> _Your objective_:
Across the entries below, how many lines have the string "crop" in them? Reply with only the number.

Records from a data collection
*** Begin section ***

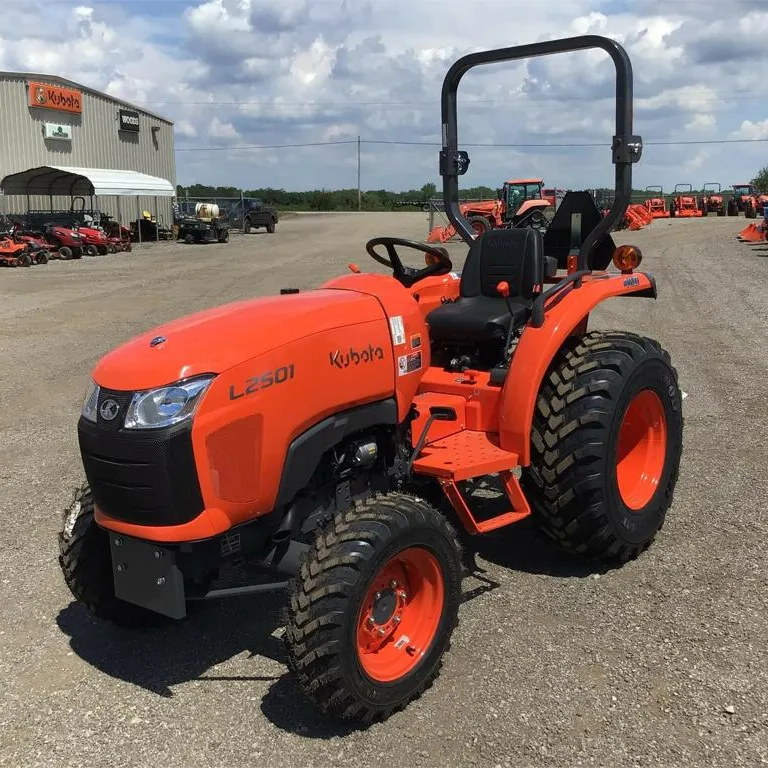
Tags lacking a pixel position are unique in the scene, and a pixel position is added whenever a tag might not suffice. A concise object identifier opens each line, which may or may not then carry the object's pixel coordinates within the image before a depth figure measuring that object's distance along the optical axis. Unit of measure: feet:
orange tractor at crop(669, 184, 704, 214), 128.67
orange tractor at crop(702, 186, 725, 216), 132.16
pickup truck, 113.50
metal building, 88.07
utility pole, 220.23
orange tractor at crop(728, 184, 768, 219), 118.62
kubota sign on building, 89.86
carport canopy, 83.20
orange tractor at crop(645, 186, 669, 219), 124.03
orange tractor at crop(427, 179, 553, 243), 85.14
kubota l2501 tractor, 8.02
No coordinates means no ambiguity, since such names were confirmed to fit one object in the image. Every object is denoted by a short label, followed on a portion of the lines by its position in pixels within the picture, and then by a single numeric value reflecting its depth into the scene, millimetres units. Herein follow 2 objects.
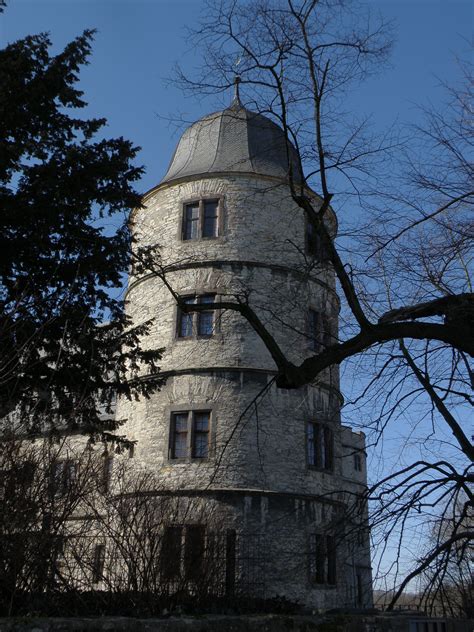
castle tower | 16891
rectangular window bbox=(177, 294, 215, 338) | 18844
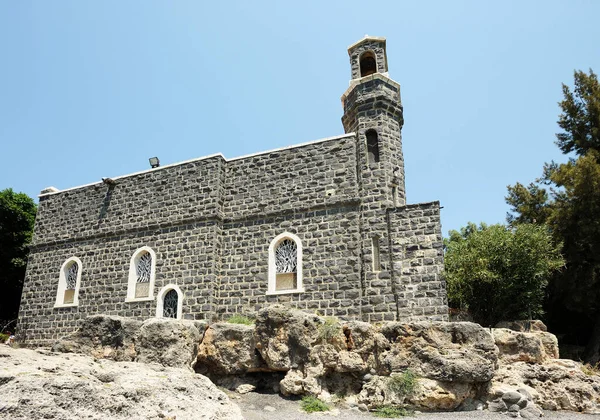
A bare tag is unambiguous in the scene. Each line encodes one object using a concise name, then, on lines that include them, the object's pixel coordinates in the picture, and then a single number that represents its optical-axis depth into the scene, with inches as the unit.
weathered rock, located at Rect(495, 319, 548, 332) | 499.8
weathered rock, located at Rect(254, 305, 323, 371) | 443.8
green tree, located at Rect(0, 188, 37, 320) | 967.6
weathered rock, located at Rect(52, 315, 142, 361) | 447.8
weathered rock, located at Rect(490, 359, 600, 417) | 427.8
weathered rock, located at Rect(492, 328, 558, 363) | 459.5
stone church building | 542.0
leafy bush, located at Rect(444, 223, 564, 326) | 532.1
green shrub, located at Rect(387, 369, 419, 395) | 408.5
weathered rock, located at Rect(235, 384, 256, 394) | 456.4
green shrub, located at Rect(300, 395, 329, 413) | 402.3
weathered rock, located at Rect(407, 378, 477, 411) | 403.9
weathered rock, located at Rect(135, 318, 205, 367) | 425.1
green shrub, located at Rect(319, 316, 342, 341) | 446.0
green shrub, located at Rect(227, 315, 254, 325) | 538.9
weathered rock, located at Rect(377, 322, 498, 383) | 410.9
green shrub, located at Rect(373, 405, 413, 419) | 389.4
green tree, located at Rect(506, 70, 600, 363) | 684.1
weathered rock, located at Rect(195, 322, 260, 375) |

*** End section ***

> _Solution_:
5